Felsefe silahı köreltilmiş, felsefenin her şeye yukarıdan bakan yönü kesilmişti. Felsefenin eleştirel silahının elinden alındığı bir vasatta düşünceye ‘küçük bilimler’ hâkim olmuştu. Felsefenin soyluluğu yerini soyluluğun felsefesine terk etmişti. Schopenhauer ve Nietzsche bu akımın sözcülüğüne soyunacaklar ve Hegel’i en büyük hasım sayacaklardı. Kant ve Hegel’in ellerinde felsefe her şeye yukarıdan bakmanın, çıplak gözle görmenin bir aracıydı. Felsefe aklın kılavuzluğunda yükseklere yol almanın adıydı. Bugün bile felsefeyle uğraşanlara böyle bakılmaz mı? Artık dünya gailelerini bir yana bırakmış ve daha kapsamlı sorular sormaya başlamış biri denmez mi? Felsefeden yoksunluk olgulara sıkışmışlık demekti. Olguların meydana gelişini, aralarındaki ilişkiyi bilim sorgulardı, buradan da bilimsel sonuçlara ulaşırdı. Felsefe ise olgularla bu düzeyde bir ilişki kurmazdı. Olgulara yukarıdan, kuş bakışı göz gezdirirdi.

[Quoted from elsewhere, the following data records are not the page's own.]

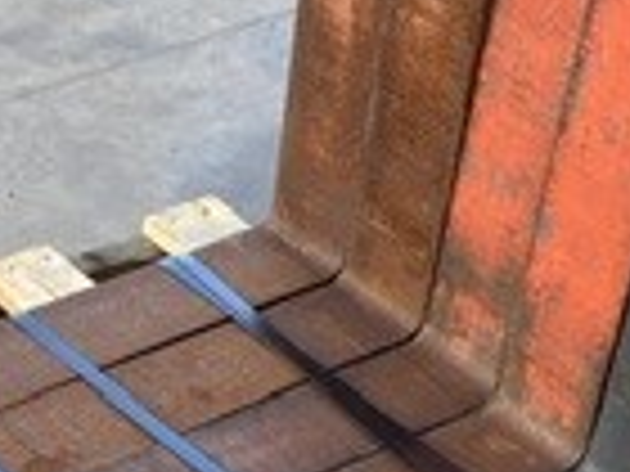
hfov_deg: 16.4
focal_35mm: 119
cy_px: 760
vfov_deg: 11.8
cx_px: 130
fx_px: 2166
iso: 32
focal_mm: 4.25
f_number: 1.8
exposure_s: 1/121
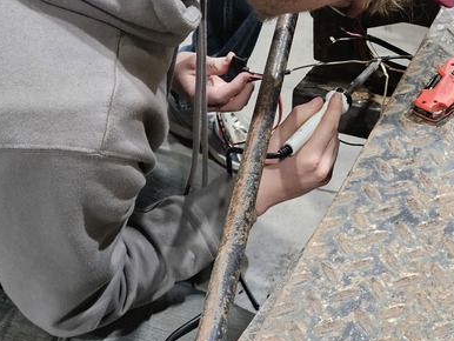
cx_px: 313
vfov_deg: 24.1
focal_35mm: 61
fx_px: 801
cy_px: 168
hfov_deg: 31.3
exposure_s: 1/120
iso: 1000
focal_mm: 5.4
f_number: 1.8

Bilimin felsefeyi yerinden etmesi eleştirel düşünceyi zayıf bıraktı. Bilim güvenilir tek kılavuz kabul edilince onun yol gösterileceğine inanmaktan başka bir çıkış yolu kalmıyordu. Artık kendimizi tarih yapan-yapabilen özneler olmaktan çıkarmamız, bütünüyle bilimin buyruğuna girmemiz gerekiyordu. Madem bilim ilerlemenin kılavuzluğunu üstlenmişti yapmamız gerekli tek iş ona kendimizi uydurmaktı. Hâkim sınıfların elinde bilim ilerlemenin katalizörüydü ve birgün yaşanılan tüm eziyetlere son verecek tılsımdı. Bilim hayata geçirildikçe yaratacağı zenginlikten herkes payını alacaktı. Bilimin pratik yansıması olan teknoloji mükemmelleştikçe çelişkiler ortadan kalkacaktı. Marksizmin bir bilim sayılması tilmizleri üzerinde benzer etkiler doğurmuştu. Örgütlü ve disiplinli işçiler toplumda çoğunluğu oluşturacaklar ya seçimler yoluyla ya da kapitalizmin devrevi krizlerinin sonucu olarak kendiliğinde iktidara geleceklerdi. O gün gelinceye kadar partilere düşen görev işleri kolaylaştırmaktan ibaretti. Bununla da kalmayacaklar ‘hakikat anı’ gelip çattığında söylediklerine sadakatleri kâğıt üzerinde kalacaktı. Lenin ve Roza bile ihanetin farkına ancak ‘hakikat anı’ gelip çattığında varabilmişlerdi. Ancak, Marksizm’in soğuk akıntısına değil sıcak akıntısına kendini bırakanlar nesnelci, ‘küçük bilim’ci bu söylemin ihanetinin farkına çok erken varmışlardı.